Glue

BigData Workflow Engine for Hadoop, Hbase, Netezza, Pig, Hive, Cascalog ...

Glue Clojure

TOC

Overview

Glue supports writing workflows in 100% clojure.

The GlueContext object is made available to the scripts using the glue/ctx and context variables.

From the GlueContext all modules are accessed via the marcos (ctx- method args)

Lets say we have a sql module in /opt/glue/conf/wofkflow_modules.groovy

(def rs (glue/ctx-sql eachSqlResult "glue" "select * from unitfiles"))

(take 10 rs)

Workflow naming

All workflow names must be free of '-' or '_' i.e only use "uploadfiles.clj" and not "upload-files.clj"

Repl

For testing, adhocs and quick debugging the Clojure Repl can be used.

To start the repl type:

glue -rpel clojure -name <a workflow name for use with triggers>

The name is only usefull when you want to use triggerStore2 methods such as listReadyFiles

Most methods in Glue Modules take a Context object as the first parameter, in the workflow itself the method call is intercepted and the context is put in automatically. In the repl this does not happen so you'll need to pass in the Context on each method call.

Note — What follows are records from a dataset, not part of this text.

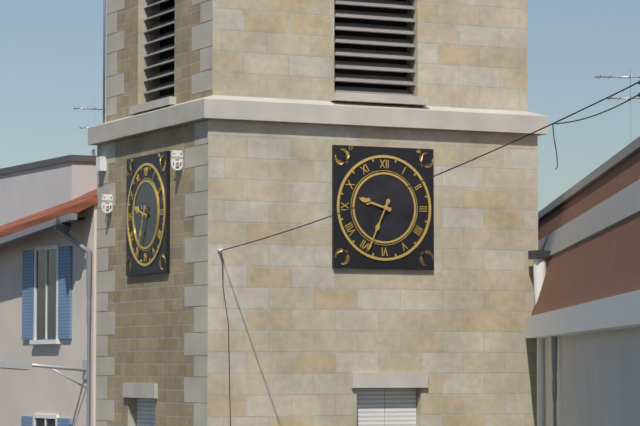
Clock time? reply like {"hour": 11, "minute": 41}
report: {"hour": 9, "minute": 34}
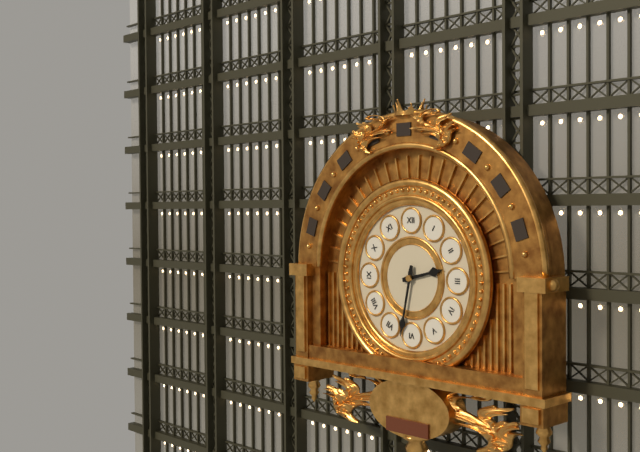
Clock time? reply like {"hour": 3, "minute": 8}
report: {"hour": 2, "minute": 32}
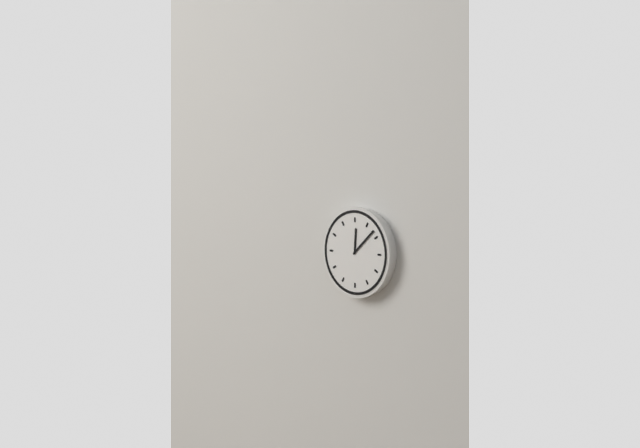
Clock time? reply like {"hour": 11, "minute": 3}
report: {"hour": 12, "minute": 8}
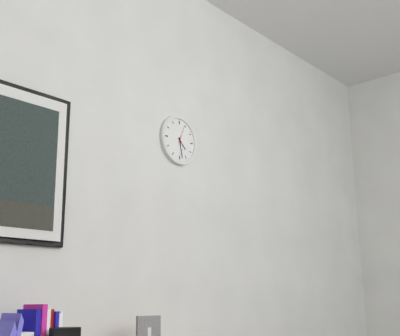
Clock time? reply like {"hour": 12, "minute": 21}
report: {"hour": 4, "minute": 28}
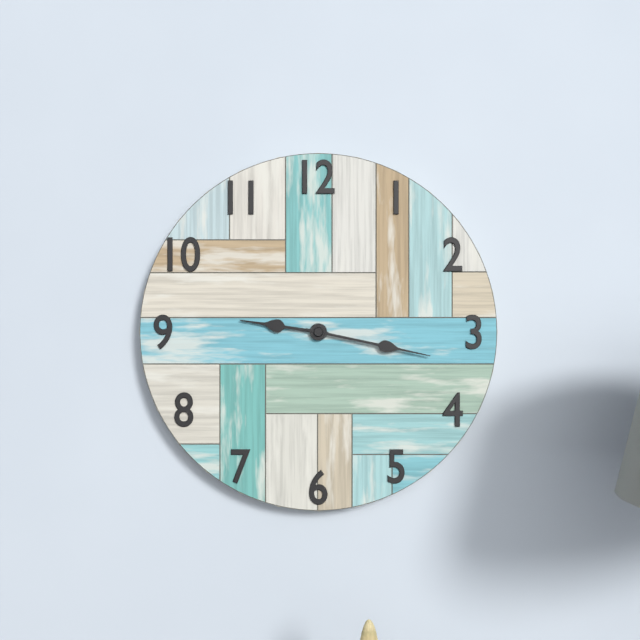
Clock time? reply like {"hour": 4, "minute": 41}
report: {"hour": 9, "minute": 17}
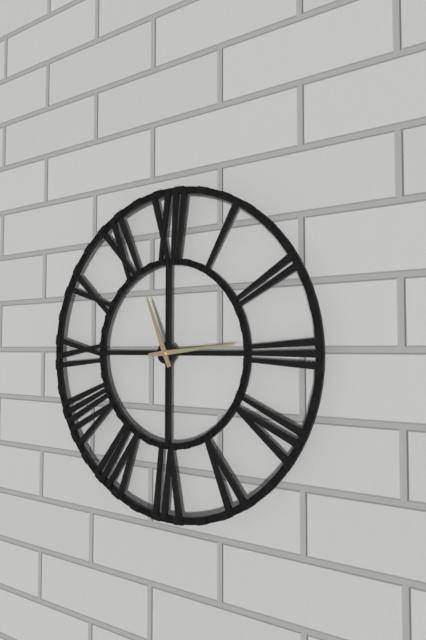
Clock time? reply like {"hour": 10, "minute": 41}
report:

The Context is available as "glue/ctx"

Lazy Sequences

The Glue Modules contain methods that return collections, where it makes sense Clojure Lazy sequences have been used in the modules. For examples see the SQLModule.groovy's eachSqlResult method.

Closures

Glue and all of its modules are written using Closures. All of the modules accept either Runnable or Callable instances.

Closure functions are runnable and callable and can thus be used where you see a Closure as an argument in the documentation.